There are policies where it is clear that the insurer has an obligation to pay out on a policy (i.e. policies that are not solely related to property damage). The main grounds of refusal may include the following:
- unless a business was ordered to and did close completely there was no inability to use the premises within the meaning of the insurance wording, and unless it ceased to trade completely, its activities were not interrupted and so cover is not triggered.
- guidance issued by the government advising a nationwide lockdown was according to some insurers not defined as a “restriction” “imposed by” a public authority.
- Some insurers argue that their policy wordings do not provide cover in the case of pandemics.
- Business loss did not “result from” the necessary local disease occurrence or danger but instead were caused by the wide-area pandemic and so cover is not triggered.
- As to causation and quantum of any claim, insurers may state in their denial that most losses would have been suffered anyway, even but for the insured peril/business closure, for example because of the broader Covid-19 pandemic, self-isolation and social distancing.
Where there are further disputes that are the subject of legal proceedings… firms should seek to narrow the issues in dispute to ensure that the litigation can proceed in the cheapest and quickest way possible, reflecting the firm’s obligation to act fairly, honestly and professionally in the best interests of its customers.
Why use a solicitor instead of a broker to submit your BII Claim?
Our Business Interruption Insurance Claim Solicitors add value by optimising the value of the claim.
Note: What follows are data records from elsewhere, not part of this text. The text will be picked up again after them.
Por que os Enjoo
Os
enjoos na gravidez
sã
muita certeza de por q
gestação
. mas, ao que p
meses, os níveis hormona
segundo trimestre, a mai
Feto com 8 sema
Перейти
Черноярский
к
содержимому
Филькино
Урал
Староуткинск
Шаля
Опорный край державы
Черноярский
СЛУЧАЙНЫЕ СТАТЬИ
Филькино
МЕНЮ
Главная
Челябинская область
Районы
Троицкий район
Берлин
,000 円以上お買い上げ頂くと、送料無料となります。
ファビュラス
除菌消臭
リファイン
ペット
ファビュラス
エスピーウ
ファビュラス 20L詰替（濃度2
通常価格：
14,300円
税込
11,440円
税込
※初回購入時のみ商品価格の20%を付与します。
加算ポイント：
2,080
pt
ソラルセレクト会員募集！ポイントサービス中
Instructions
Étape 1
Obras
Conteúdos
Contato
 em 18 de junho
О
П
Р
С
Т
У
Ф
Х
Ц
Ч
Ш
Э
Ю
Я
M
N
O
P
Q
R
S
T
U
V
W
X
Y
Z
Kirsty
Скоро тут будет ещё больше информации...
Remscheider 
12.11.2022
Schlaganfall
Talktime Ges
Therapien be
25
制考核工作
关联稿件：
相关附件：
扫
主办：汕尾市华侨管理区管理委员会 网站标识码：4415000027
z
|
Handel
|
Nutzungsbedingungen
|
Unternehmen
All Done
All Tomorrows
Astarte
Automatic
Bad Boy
There may be heads of claim which have been missed or not considered by a non-lawyer such as a broker. It is important to instruct specialist lawyers to present your claim in a way that makes it easy for the insurer to accept and less likely to refuse.
If the insurer refuses any part of the claim, a business will also need a lawyer to pursue litigation, which a broker cannot do. It is very important to consider litigation at the outset when seeking to negotiate a good settlement. Our litigation lawyers are experienced in settlement negotiations to get an optimum award for our clients.
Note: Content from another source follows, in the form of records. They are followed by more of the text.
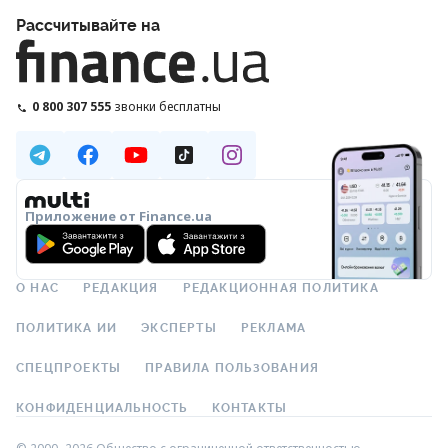
Рассчитывайте на
0 800 307 555
звонки бесплатны
Приложение от Finance.ua
О НАС
РЕДАКЦИЯ
РЕДАКЦИОННАЯ ПОЛИТИКА
ПОЛИТИКА ИИ
ЭКСПЕРТЫ
РЕКЛАМА
СПЕЦПРОЕКТЫ
ПРАВИЛА ПОЛЬЗОВАНИЯ
КОНФИДЕНЦИАЛЬНОСТЬ
КОНТАКТЫ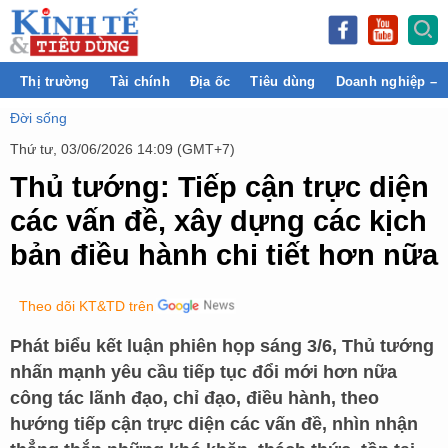
Thị trường
Tài chính
Địa ốc
Tiêu dùng
Doanh nghiệp – 
Đời sống
Thứ tư, 03/06/2026 14:09 (GMT+7)
Thủ tướng: Tiếp cận trực diện
các vấn đề, xây dựng các kịch
bản điều hành chi tiết hơn nữa
Theo dõi KT&TD trên
Phát biểu kết luận phiên họp sáng 3/6, Thủ tướng
nhấn mạnh yêu cầu tiếp tục đổi mới hơn nữa
công tác lãnh đạo, chỉ đạo, điều hành, theo
hướng tiếp cận trực diện các vấn đề, nhìn nhận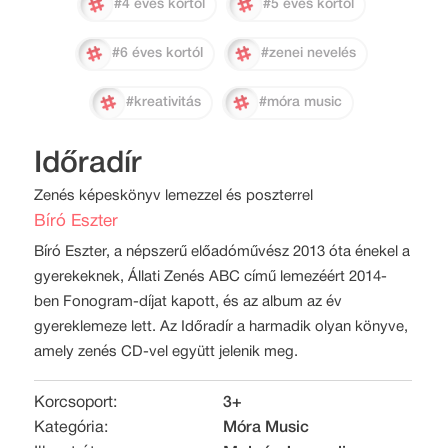
#4 éves kortól
#5 éves kortól
#6 éves kortól
#zenei nevelés
#kreativitás
#móra music
Időradír
Zenés képeskönyv lemezzel és poszterrel
Bíró Eszter
Bíró Eszter, a népszerű előadóművész 2013 óta énekel a
gyerekeknek, Állati Zenés ABC című lemezéért 2014-
ben Fonogram-díjat kapott, és az album az év
gyereklemeze lett. Az Időradír a harmadik olyan könyve,
amely zenés CD-vel együtt jelenik meg.
Korcsoport:
3+
Kategória:
Móra Music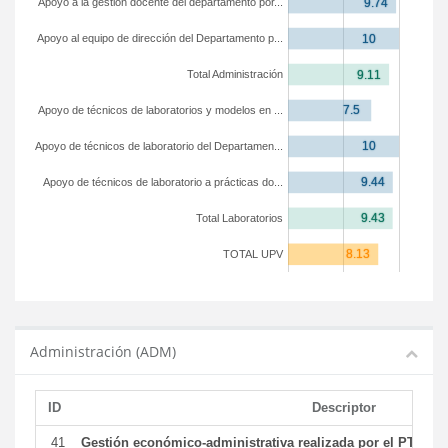
Apoyo a la gestión docente del departamento por...
Apoyo al equipo de dirección del Departamento p...
Total Administración
Apoyo de técnicos de laboratorios y modelos en ...
Apoyo de técnicos de laboratorio del Departamen...
Apoyo de técnicos de laboratorio a prácticas do...
Total Laboratorios
TOTAL UPV
Administración (ADM)
ID
Descriptor
41
Gestión económico-administrativa realizada por el PTGAS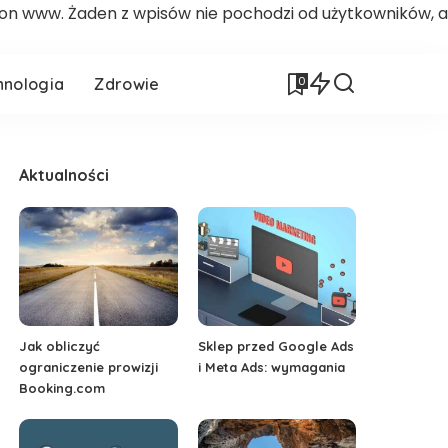
ron www. Żaden z wpisów nie pochodzi od użytkowników, a
0
hnologia
Zdrowie
Aktualności
Jak obliczyć
Sklep przed Google Ads
ograniczenie prowizji
i Meta Ads: wymagania
Booking.com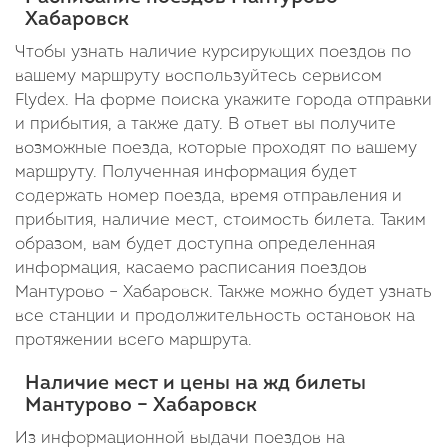
12:58
Хабаровск
В
Чтобы узнать наличие курсирующих поездов по
вашему маршруту воспользуйтесь сервисом
пути:
Flydex. На форме поиска укажите города отправки
6
и прибытия, а также дату. В ответ вы получите
дней
возможные поезда, которые проходят по вашему
маршруту. Полученная информация будет
15
содержать номер поезда, время отправления и
минут
прибытия, наличие мест, стоимость билета. Таким
образом, вам будет доступна определенная
информация, касаемо расписания поездов
Мантурово – Хабаровск. Также можно будет узнать
все станции и продолжительность остановок на
протяжении всего маршрута.
Наличие мест и цены на жд билеты
Мантурово – Хабаровск
Из информационной выдачи поездов на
Instruct our Business Interruption Litigation Lawyers on a DBA
We ensure that we provide the best possible outcome for our clients by conducting in depth investigation and research into the realistic prospects of a case before selecting the appropriate course of action in order to reduce time and expense. Liability for costs is always an issue in litigation and based on our extensive litigation experience we provide our clients with as much strategic, practical as well as carefully considered legal advice in order to ensure minimum risk in respect of costs. Where appropriate we encourage the use of alternative dispute resolution (such as mediation and without prejudice negotiation) and our lawyer’s negotiation skills are first class. If early settlement at advantageous terms is not possible, we are extremely experienced and capable at navigating our clients through the litigation process.
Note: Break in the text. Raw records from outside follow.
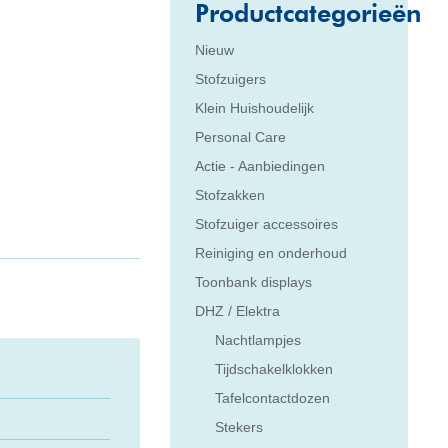
Productcategorieën
Nieuw
Stofzuigers
Klein Huishoudelijk
Personal Care
Actie - Aanbiedingen
Stofzakken
Stofzuiger accessoires
Reiniging en onderhoud
Toonbank displays
DHZ / Elektra
Nachtlampjes
Tijdschakelklokken
Tafelcontactdozen
Stekers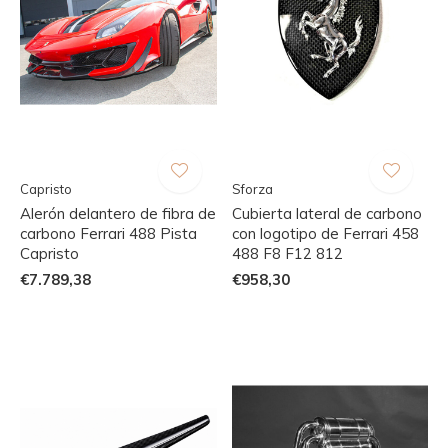
Capristo
Sforza
Alerón delantero de fibra de
Cubierta lateral de carbono
carbono Ferrari 488 Pista
con logotipo de Ferrari 458
Capristo
488 F8 F12 812
€7.789,38
€958,30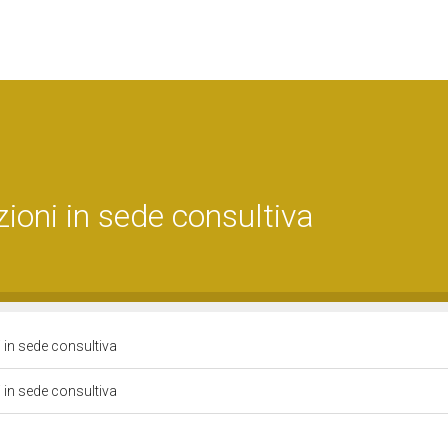
ioni in sede consultiva
 in sede consultiva
 in sede consultiva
A damages-based agreement is a contingency fee agreement agreed by a solicitor and a client which provides that a client will make a payment to the representative if the client obtains “a specified financial benefit” (usually damages paid by the losing side or via a settlement sum extracted). The amount of the payment will be determined as a percentage of the compensation received by the client (which will be set out in the DBA and agreed with the client in advance). If the client is unsuccessful in their litigation case, the solicitor will not be paid for the work done under the DBA.
LIMITATION ACT 1980 – WARNING
The Limitation Act 1980 sets out strict statutory deadlines within which you must bring litigation claims. Your legal rights will become irreversibly time-barred if you fail to take legal action (or defend a claim on time). Therefore, you should seek specific legal advice about your legal dispute at the very first opportunity so that you understand the time you have left. Failure to take advice or delay in taking action can be fatal to your prospects of success.